Treasury Secretary Janet Yellen said there might potentially be more bank mergers this year, due to higher interest rates and the recent regional bank turmoil, which is making it more expensive for them to keep depositors, according to The Wall Street Journal.
Speaking in Paris, Yellen reiterated her view that banks are paying more on savings accounts due to higher rates, which is putting a dent in their profitability, and could trigger more bank failures, according to The Wall Street Journal.
Yellen added that weaker second-quarter earnings could put pressure on stock prices, also potentially triggering more bank mergers.
“I don’t think it’s a huge threat to the sector, but there will probably be banks that end up wanting to merge,” Yellen said in an interview in Paris, according to The Wall Street Journal.
There were three bank failures so far this year, which prompted fears of contagion in the banking system. In March, the quick collapse of Silicon Valley Bank and Signature Bank prompted regulators to take measures to avoid more damage, stem the outflow of depositors and reassure jittery consumers. And on May 1st, JPMorgan Chase acquired most of the assets and “assumed the deposits and certain other liabilities” of First Republic Bank, following the bank’s seizure by the Federal Deposit Insurance Corporation (FDIC) and ensuing “highly competitive bidding process.
In terms of what more bank failures mean to consumers, one direct consequence is that credit is much tighter.
“With inflation falling and the Federal Reserve projecting two additional 25 basis point rate hikes this year, credit will likely get a lot tighter,” said William J. Luther, director of the American Institute for Economic Research’s Sound Money Project. Luther explained that higher rates would pressure banks to pay their depositors more despite not earning any more on the bonds and loans they already hold.
“If large depositors expect this pressure to result in large losses, they will reduce their deposit holdings at the bank. That could cause the bank to fail, prompting its merger with other banks,” he added. “At this point, Yellen is merely sounding the alarm so that banks take the necessary precautions for the months ahead. Most banks are reasonably well-positioned at the moment. But excessive rate hikes–which the Fed seems intent on delivering–could change that.”
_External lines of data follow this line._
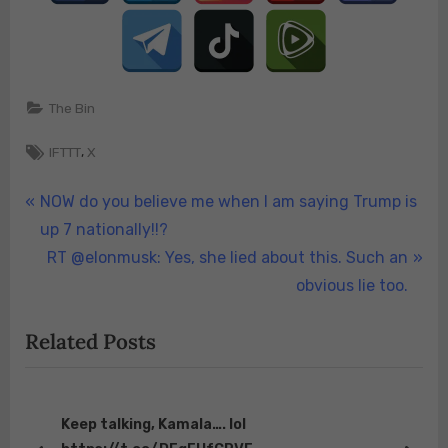
He
states,
“The
Feds
have
The Bin
completely
mishandled
Tags:
,
IFTTT
X
Butler
PA.
Post
P
NOW do you believe me when I am saying Trump is
It’s
r
up 7 nationally!!?
navigation
time
e
N
RT @elonmusk: Yes, she lied about this. Such an
for
v
e
obvious lie too.
…
i
x
Related Posts
o
t
u
P
s
o
P
s
Keep talking, Kamala…. lol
In Paris, Yellen said more consolidation in the banking industry could be healthy, noting, however: “We certainly don’t want overconcentration and we’re pro-competition, but that doesn’t mean no” mergers, according to The Wall Street Journal. “We have more banks, relatively speaking, in the United States than almost any country of which I’m aware.”
Following her remarks, Senator Elizabeth Warren (D-Mass.) wrote a letter addressed to the Secretary and Acting Comptroller of the Currency, Michael Hsu, in which she noted that additional bank mergers would be detrimental to consumers, adding they were taking “exactly the wrong approach.”
“This consolidation hurts consumers. Consolidation causes “higher prices and more fees, lower deposit rates, less access to credit, bank branch closures, and job cuts,” she wrote in the June 27 letter.
“Allowing additional bank consolidation would be a dereliction of your responsibilities, hurting American consumers and small businesses, betraying President Biden’s commitment to promoting competition in the economy, and threatening the stability of the financial system and the economy,” Warren added.